I’ve been on a bit of tear recently about aggregators and data brokers after discovering that profiles I had deleted from Spokeo.com had seemingly reappeared. I am still in communications with Spokeo.com, which is why I haven’t published any update on my complaint yet, but hope to be able to blog more about it in the near future. I’ve also been in correspondence with 123people.com where you may not even be able to find a way to ask them not to show results for your name unless you can figure out where their relevant page is (hint: there’s no page linked from the homepage that refers to privacy at all – see how long it takes you to find the page with instructions).
Recently, I learned that the Privacy Rights Clearinghouse had compiled a list of 127 such sites and had annotated their list with some information about whether it’s possible to opt-out.
Even if all sites allowed it, why should consumers who did not consent to having their data aggregated and sold openly on the Internet have to opt out?
Why should stalking victims have to spend time – and in some cases money – and jump through hoops to try to prevent information about them being made readily available to their stalkers?
Yesterday, I learned that Abine, a company that specializes in removing personal information for people, had ranked a dozen of these sites on three factors:
- Ease of opting out
- Quality of customer service
- Respect for individual privacy
The “respect for individual privacy” was defined as “Does the site share your information with third parties, like advertisers? How much of your information do they display?”

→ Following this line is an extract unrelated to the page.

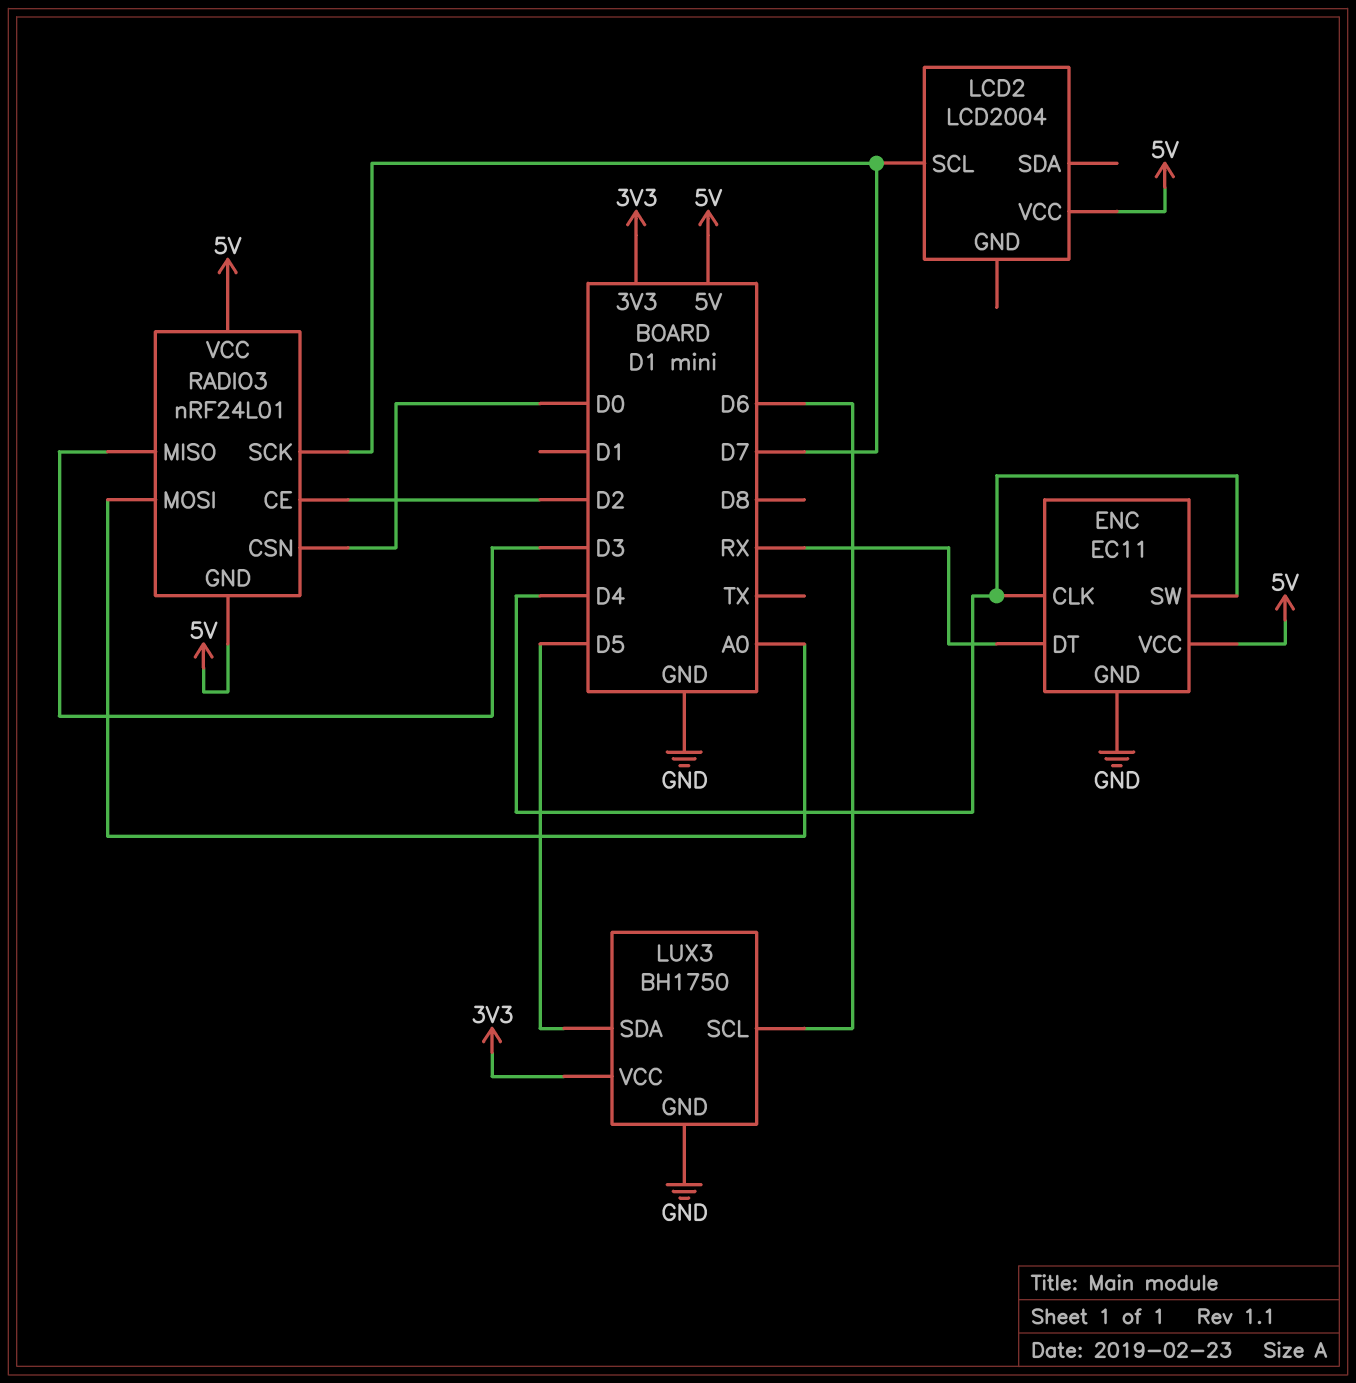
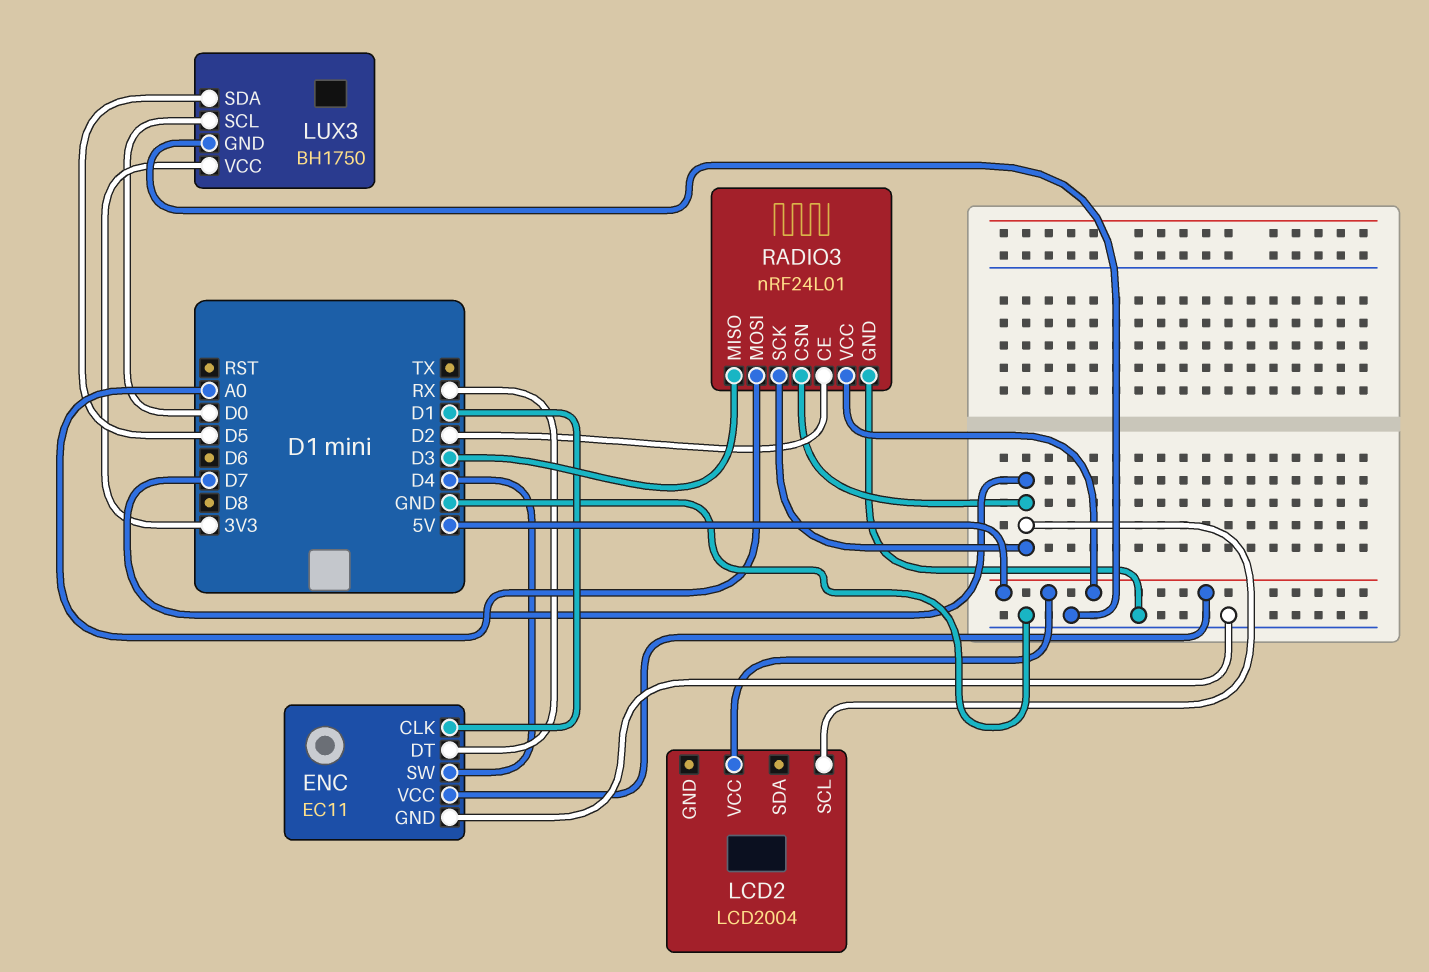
ENC pin CLK: D4 -> D1
LUX3 pin SCL: D6 -> D0
RADIO3 pin CSN: D0 -> D7
RADIO3 pin GND: 5V -> GND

You can read the results of their rankings on their web site.
Not surprisingly to me, Intelius was rated the worst, and with it, ZabaSearch and PeopleLookUp. Abine writes:
We lump these three together because, try as they might to pretend to be different companies, they’re all the same thing. In fact, Intelius feeds its data to dozens of different sites, but these are the biggest and best-known. These sites made it on our ultimate worsts list because of their outdated fax opt-out procedure and their time-wasting (and very transparent) insistence that you complete a separate opt-out for each of their “separate” companies. Whenever we delete a customer’s name from these sites, we have to send separate faxes addressed to different companies all at the same fax number.
It’s like a game we play: they pretend they’re separate entities who just happen to have the same fax number, and we pretend that we don’t notice and adhere to their ridiculous procedures. Game’s over, guys: we see what you’re doing. (And we’re not the first to figure this out: check out Steve Klingaman’s funny and exasperated post on “Attempts to Escape the Clutches of Online Data Aggregators.”)
Intelius (we’re just going to call all three of these sites “Intelius” for ease of typing) gets additional marks against it because of how readily it sells your information, spreading it all over the web. For instance, 123people.com, a people search aggregator that collects information on you from multiple smaller databases, gets most of its information from Intelius.
In an exchange on Twitter yesterday, Jim Adler, Chief Privacy Officer for Intelius, agreed that the fax opt-out system was outdated and indicated that the firm was looking at a web-based approach to opt-out. While that would certainly be an improvement and I hope the company implements it in the immediate future, it still leaves consumers in the unenviable position of having to track down companies to opt-out instead of having one “Do Not Aggregate” or “Do Not Display” list that would prevent all people search sites from displaying profiles or results on the individual.
I would prefer that these sites got together and agreed on a common opt-out that they would all abide by – that if a user submits name/address/zip to a central “Do not aggregate or reveal,” all sites would respect that. Failing that, and despite the anti-regulation folks, I would support government regulation on this because these sites may cause harm in any one of a number of ways, not the least of which is increasing the risk of identity theft.